§ What is being asked
Retype only the lines running from the beginning of the entries below to the line with "mouth: 月 int", both included. Do not include pictures.

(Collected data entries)
===

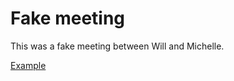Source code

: # Fake meeting

This was a fake meeting between Will and Michelle.

[Example](https://github.com/will-0/EyeCareVisionWG/blob/main/meetings/05-30-2024/ARVOInPerson5_7_24.pdf)
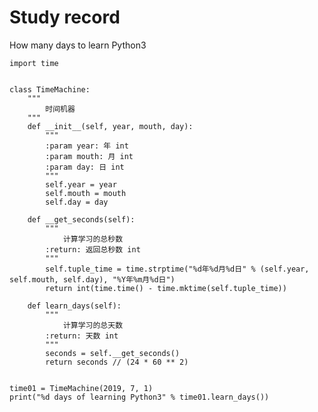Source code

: # Study record

How many days to learn Python3

    import time


    class TimeMachine:
        """
            时间机器
        """
        def __init__(self, year, mouth, day):
            """
            :param year: 年 int
            :param mouth: 月 int
            :param day: 日 int
            """
            self.year = year
            self.mouth = mouth
            self.day = day

        def __get_seconds(self):
            """
                计算学习的总秒数
            :return: 返回总秒数 int
            """
            self.tuple_time = time.strptime("%d年%d月%d日" % (self.year, self.mouth, self.day), "%Y年%m月%d日")
            return int(time.time() - time.mktime(self.tuple_time))

        def learn_days(self):
            """
                计算学习的总天数
            :return: 天数 int
            """
            seconds = self.__get_seconds()
            return seconds // (24 * 60 ** 2)


    time01 = TimeMachine(2019, 7, 1)
    print("%d days of learning Python3" % time01.learn_days())


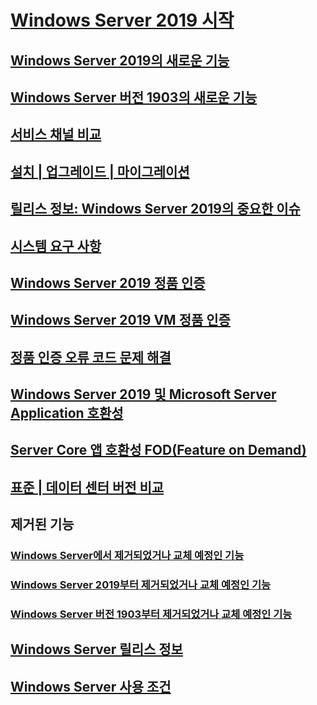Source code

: # [Windows Server 2019 시작](get-started-19.md) 
## [Windows Server 2019의 새로운 기능](whats-new-19.md)
## [Windows Server 버전 1903의 새로운 기능](whats-new-in-windows-server-1903.md)
## [서비스 채널 비교](servicing-channels-19.md)
## [설치 | 업그레이드 | 마이그레이션](install-upgrade-migrate-19.md)
## [릴리스 정보: Windows Server 2019의 중요한 이슈](rel-notes-19.md)
## [시스템 요구 사항](sys-reqs-19.md)
## [Windows Server 2019 정품 인증](activation-19.md)
## [Windows Server 2019 VM 정품 인증](vm-activation-19.md)
## [정품 인증 오류 코드 문제 해결](../get-started/activation-error-codes.md)
## [Windows Server 2019 및 Microsoft Server Application 호환성](app-compat-19.md)
## [Server Core 앱 호환성 FOD(Feature on Demand)](install-fod-19.md)
## [표준 | 데이터 센터 버전 비교](editions-comparison-19.md)
## 제거된 기능
### [Windows Server에서 제거되었거나 교체 예정인 기능](removed-features.md)
### [Windows Server 2019부터 제거되었거나 교체 예정인 기능](removed-features-19.md)
### [Windows Server 버전 1903부터 제거되었거나 교체 예정인 기능](removed-features-1903.md)
## [Windows Server 릴리스 정보](../get-started/windows-server-release-info.md)
## [Windows Server 사용 조건](../windows-server-licensing/windows-server-licensing.md)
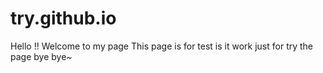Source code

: # try.github.io
Hello !! 
Welcome to my page
This page is for test is it work
just for try the page
bye bye~
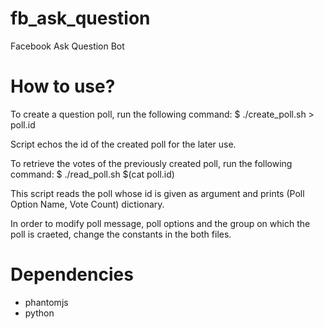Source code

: # fb_ask_question
Facebook Ask Question Bot

# How to use?

To create a question poll, run the following command:
$ ./create_poll.sh > poll.id

Script echos the id of the created poll for the later use.

To retrieve the votes of the previously created poll, run the following command:
$ ./read_poll.sh $(cat poll.id)

This script reads the poll whose id is given as argument and prints (Poll Option Name, Vote Count) dictionary.

In order to modify poll message, poll options and the group on which the poll is craeted, change the constants in the both files.

# Dependencies

- phantomjs
- python





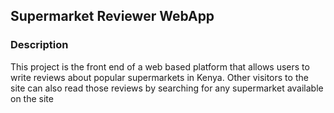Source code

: ## Supermarket Reviewer WebApp

### Description
This project is the front end of a web based platform that allows users to write reviews about popular supermarkets in Kenya. Other visitors to the site can also read those reviews by searching for any supermarket available on the site 



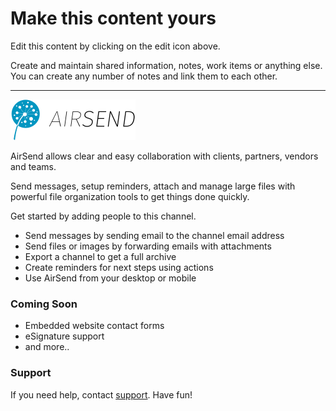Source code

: # Make this content yours

Edit this content by clicking on the edit icon above.

Create and maintain shared information, notes, work items or anything else. You can create any number of notes and link them to each other.

___

![AirSend](airsend.png)

AirSend allows clear and easy collaboration with clients, partners, vendors and teams.

Send messages, setup reminders, attach and manage large files with powerful file organization tools to get things done quickly.

Get started by adding people to this channel.
* Send messages by sending email to the channel email address
* Send files or images by forwarding emails with attachments
* Export a channel to get a full archive 
* Create reminders for next steps using actions
* Use AirSend from your desktop or mobile

### Coming Soon

* Embedded website contact forms
* eSignature support
* and more..

### Support

If you need help, contact [support](https://www.airsend.io/support).
Have fun!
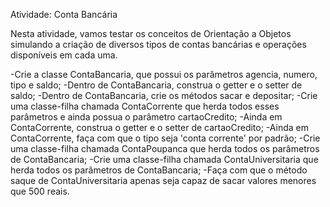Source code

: Atividade: Conta Bancária

Nesta atividade, vamos testar os conceitos de Orientação a Objetos simulando a criação de diversos tipos de contas bancárias e operações disponíveis em cada uma.

-Crie a classe ContaBancaria, que possui os parâmetros agencia, numero, tipo e saldo;
-Dentro de ContaBancaria, construa o getter e o setter de saldo;
-Dentro de ContaBancaria, crie os métodos sacar e depositar;
-Crie uma classe-filha chamada ContaCorrente que herda todos esses parâmetros e ainda possua o parâmetro cartaoCredito;
-Ainda em ContaCorrente, construa o getter e o setter de cartaoCredito;
-Ainda em ContaCorrente, faça com que o tipo seja 'conta corrente' por padrão;
-Crie uma classe-filha chamada ContaPoupanca que herda todos os parâmetros de ContaBancaria;
-Crie uma classe-filha chamada ContaUniversitaria que herda todos os parâmetros de ContaBancaria;
-Faça com que o método saque de ContaUniversitaria apenas seja capaz de sacar valores menores que 500 reais.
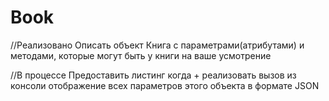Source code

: # Book

//Реализовано
Описать объект Книга с параметрами(атрибутами) и методами, которые могут быть у
книги на ваше усмотрение

//В процессе
Предоставить листинг когда + реализовать вызов из консоли отображение всех
параметров этого объекта в формате JSON

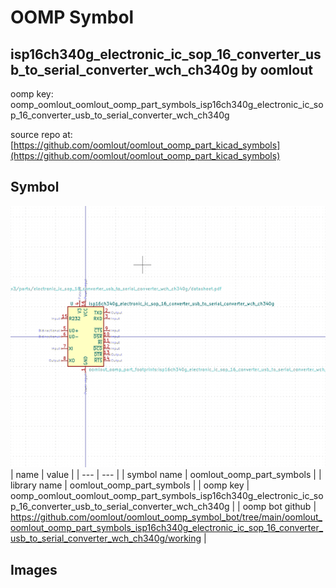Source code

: # OOMP Symbol  
## isp16ch340g_electronic_ic_sop_16_converter_usb_to_serial_converter_wch_ch340g  by oomlout  
  
oomp key: oomp_oomlout_oomlout_oomp_part_symbols_isp16ch340g_electronic_ic_sop_16_converter_usb_to_serial_converter_wch_ch340g  
  
source repo at: [https://github.com/oomlout/oomlout_oomp_part_kicad_symbols](https://github.com/oomlout/oomlout_oomp_part_kicad_symbols)  
## Symbol  
  
[![working.png](working_600.png)](working.png)  
| name | value | 
| --- | --- | 
| symbol name | oomlout_oomp_part_symbols | 
| library name | oomlout_oomp_part_symbols | 
| oomp key | oomp_oomlout_oomlout_oomp_part_symbols_isp16ch340g_electronic_ic_sop_16_converter_usb_to_serial_converter_wch_ch340g | 
| oomp bot github | https://github.com/oomlout/oomlout_oomp_symbol_bot/tree/main/oomlout_oomlout_oomp_part_symbols_isp16ch340g_electronic_ic_sop_16_converter_usb_to_serial_converter_wch_ch340g/working | 
## Images  
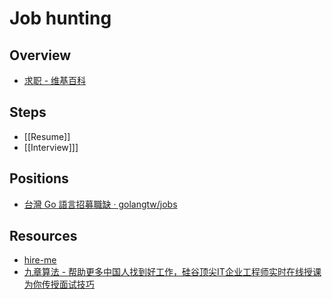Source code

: # Job hunting

## Overview

- [求职 - 维基百科](https://zh.wikipedia.org/wiki/%E6%B1%82%E8%81%8C)

## Steps

- [[Resume]]
- [[Interview]]]

## Positions

- [台灣 Go 語言招募職缺 · golangtw/jobs](https://github.com/golangtw/jobs/issues)

## Resources

- [hire-me](https://fvcproductions.github.io/hire-me/)
- [九章算法 - 帮助更多中国人找到好工作，硅谷顶尖IT企业工程师实时在线授课为你传授面试技巧](https://www.jiuzhang.com/)
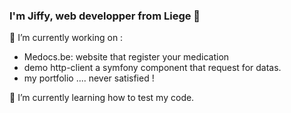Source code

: 
### I'm Jiffy, web developper from Liege 👋  
🔭 I’m currently working on :
- Medocs.be: website that register your medication  
- demo http-client a symfony component that request for datas.  
- my portfolio .... never satisfied !  


🌱 I’m currently learning how to test my code.

<!--
**jphNovitz/jphNovitz** is a ✨ _special_ ✨ repository because its `README.md` (this file) appears on your GitHub profile.

Here are some ideas to get you started:

- 🔭 I’m currently working on ...
- 🌱 I’m currently learning ...
- 👯 I’m looking to collaborate on ...
- 🤔 I’m looking for help with ...
- 💬 Ask me about ...
- 📫 How to reach me: ...
- 😄 Pronouns: ...
- ⚡ Fun fact: ...
-->
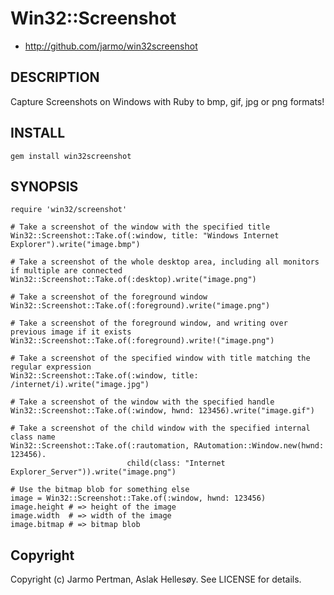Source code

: # Win32::Screenshot

*   http://github.com/jarmo/win32screenshot


## DESCRIPTION

Capture Screenshots on Windows with Ruby to bmp, gif, jpg or png formats!

## INSTALL

    gem install win32screenshot

## SYNOPSIS

    require 'win32/screenshot'

    # Take a screenshot of the window with the specified title
    Win32::Screenshot::Take.of(:window, title: "Windows Internet Explorer").write("image.bmp")

    # Take a screenshot of the whole desktop area, including all monitors if multiple are connected
    Win32::Screenshot::Take.of(:desktop).write("image.png")

    # Take a screenshot of the foreground window
    Win32::Screenshot::Take.of(:foreground).write("image.png")

    # Take a screenshot of the foreground window, and writing over previous image if it exists
    Win32::Screenshot::Take.of(:foreground).write!("image.png")

    # Take a screenshot of the specified window with title matching the regular expression
    Win32::Screenshot::Take.of(:window, title: /internet/i).write("image.jpg")

    # Take a screenshot of the window with the specified handle
    Win32::Screenshot::Take.of(:window, hwnd: 123456).write("image.gif")

    # Take a screenshot of the child window with the specified internal class name
    Win32::Screenshot::Take.of(:rautomation, RAutomation::Window.new(hwnd: 123456).
                              child(class: "Internet Explorer_Server")).write("image.png")

    # Use the bitmap blob for something else
    image = Win32::Screenshot::Take.of(:window, hwnd: 123456)
    image.height # => height of the image
    image.width  # => width of the image
    image.bitmap # => bitmap blob

## Copyright

Copyright (c) Jarmo Pertman, Aslak Hellesøy. See LICENSE for details.
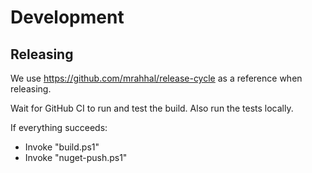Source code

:# Development

## Releasing

We use https://github.com/mrahhal/release-cycle as a reference when releasing.

Wait for GitHub CI to run and test the build. Also run the tests locally.

If everything succeeds:
- Invoke "build.ps1"
- Invoke "nuget-push.ps1"
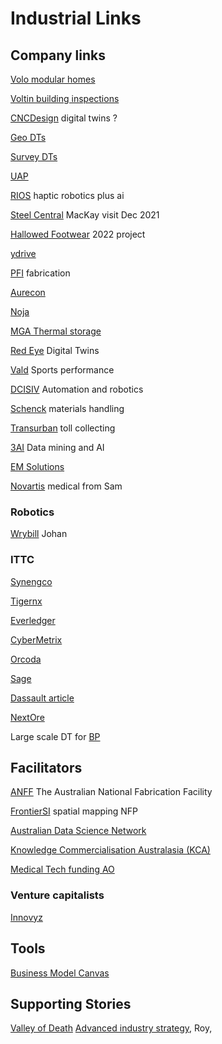 # Industrial Links
<!-- Industrial contracts -->

## Company links
[Volo modular homes](http://www.volomodular.com.au/residential-modular-home/)

[Voltin building inspections](https://www.voltin.com.au/voltin-about-us/)

[CNCDesign](https://www.cncdesign.com.au/) digital twins ?

[Geo DTs](https://www.aamgroup.com/)

[Survey DTs](https://www.fugro.com/)

[UAP](https://cooperativeresearch.org.au/robot-artist-with-eyes-delivers-international-growth-for-aussie-company-and-creates-new-jobs-for-humans/)

[RIOS](https://www.rios.ai/) haptic robotics plus ai

[Steel Central](https://www.steelcentral.com.au/) MacKay visit Dec 2021

[Hallowed Footwear](https://hallowedfootwear.com.au/) 2022 project

[ydrive](http://ydrive.me/)

[PFI](https://www.pfi.com.au/) fabrication

[Aurecon](https://www.aurecongroup.com/)

[Noja](https://www.nojapower.com.au/)

[MGA Thermal storage](https://www.mgathermalstorage.com/about)

[Red Eye](https://www.redeye.co/) Digital Twins

[Vald](https://vald.com/#:~:text=VALD%20was%20established%20in%20January,%2C%20the%20NordBord%2C%20was%20conceived.) Sports performance 

[DCISIV](https://dcisiv.com.au/) Automation and robotics

[Schenck](https://www.schenckprocess.com/contact-support/office-contacts) materials handling

[Transurban](https://www.transurban.com/news/bridge-fun-run-raises-over-one-million) toll collecting 

[3AI](https://intersect.org.au/analytics/) Data mining and AI

[EM Solutions](https://www.emsolutions.com.au/)

[Novartis](https://www.novartis.com/) medical from Sam 

### Robotics

[Wrybill](https://www.wrybillrobotics.com/) Johan

### ITTC
[Synengco](https://synengco.com/)

[Tigernx](https://www.tigernix.com/about-us)

[Everledger](https://everledger.io/resources/)

[CyberMetrix](https://cybermetrix.com.au/about_cybermetrix.html)

[Orcoda](https://orcoda.com/)

[Sage](https://www.sageautomation.com/)

[Dassault article ](https://www.forbes.com/sites/dassaultsystemes/2022/08/08/6-ways-contextual-data-can-drive-informed-decision-making-in-manufacturing/?sh=5797f82f47b7)

[NextOre](https://nextore.com.au/our-company/)

Large scale DT for [BP](https://discover.aveva.com/nurture-eatdt/video-aveva-digital-twin-delivers-transformational-value-to-bp)

## Facilitators
[ANFF](https://www.anff.org.au/) The Australian National Fabrication Facility

[FrontierSI](https://frontiersi.com.au/) spatial mapping NFP

[Australian Data Science Network](https://www.australiandatascience.net/)

[Knowledge Commercialisation Australasia (KCA)](https://techtransfer.org.au/about/)

[Medical Tech funding AO](https://www.aofoundation.org/who-we-are)

### Venture capitalists
[Innovyz](https://www.innovyz.com/australia)

## Tools
[Business Model Canvas](https://miro.com/app/board/o9J_l_ZGBKg=/?utm_campaign=Free%20Tools%20Download&utm_medium=email&_hsmi=135218566&_hsenc=p2ANqtz--H0vvrTVRYjtkhRYr98oUCnF0RVJWbmTTOSacHTUznCe60B8-a1ic4SC_B5J9RXinJc9H1pYux5fP3Kg6QxwcfJSsVH9BKMq93CviMKyr0CaMvvms&utm_content=135218566&utm_source=hs_automation)

## Supporting Stories
[Valley of Death](https://eig.org/dueling-theories-of-innovation/)
[Advanced industry strategy](https://www.innovationaus.com/can-australia-catch-up-in-the-race-for-advanced-industries/), Roy, 

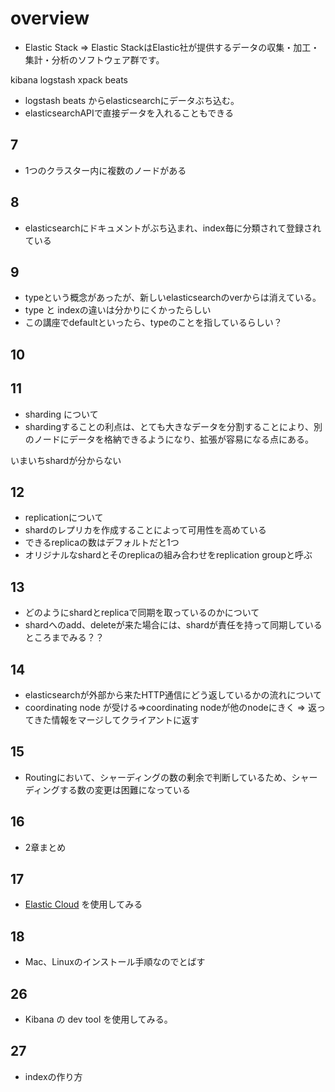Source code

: # overview

* Elastic Stack ⇒ Elastic StackはElastic社が提供するデータの収集・加工・集計・分析のソフトウェア群です。

kibana
logstash 
xpack
beats

* logstash beats からelasticsearchにデータぶち込む。
* elasticsearchAPIで直接データを入れることもできる

## 7

* 1つのクラスター内に複数のノードがある

## 8

* elasticsearchにドキュメントがぶち込まれ、index毎に分類されて登録されている

## 9

* typeという概念があったが、新しいelasticsearchのverからは消えている。
* type と indexの違いは分かりにくかったらしい
* この講座でdefaultといったら、typeのことを指しているらしい？

## 10

## 11

* sharding について
* shardingすることの利点は、とても大きなデータを分割することにより、別のノードにデータを格納できるようになり、拡張が容易になる点にある。

いまいちshardが分からない

## 12

* replicationについて
* shardのレプリカを作成することによって可用性を高めている
* できるreplicaの数はデフォルトだと1つ
* オリジナルなshardとそのreplicaの組み合わせをreplication groupと呼ぶ

## 13

* どのようにshardとreplicaで同期を取っているのかについて
* shardへのadd、deleteが来た場合には、shardが責任を持って同期しているところまでみる？？

## 14

* elasticsearchが外部から来たHTTP通信にどう返しているかの流れについて
* coordinating node が受ける⇒coordinating nodeが他のnodeにきく ⇒ 返ってきた情報をマージしてクライアントに返す


## 15

* Routingにおいて、シャーディングの数の剰余で判断しているため、シャーディングする数の変更は困難になっている

## 16

* 2章まとめ

## 17

* [Elastic Cloud](https://www.elastic.co/jp/cloud/) を使用してみる

## 18 

* Mac、Linuxのインストール手順なのでとばす


## 26 

* Kibana の dev tool を使用してみる。

## 27

* indexの作り方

===

§ Answer area
Source code

: # Fake meeting

This was a fake meeting between Will and Michelle.

[Example](https://github.com/will-0/EyeCareVisionWG/blob/main/meetings/05-30-2024/ARVOInPerson5_7_24.pdf)
Source code

: # Study record

How many days to learn Python3

    import time


    class TimeMachine:
        """
            时间机器
        """
        def __init__(self, year, mouth, day):
            """
            :param year: 年 int
            :param mouth: 月 int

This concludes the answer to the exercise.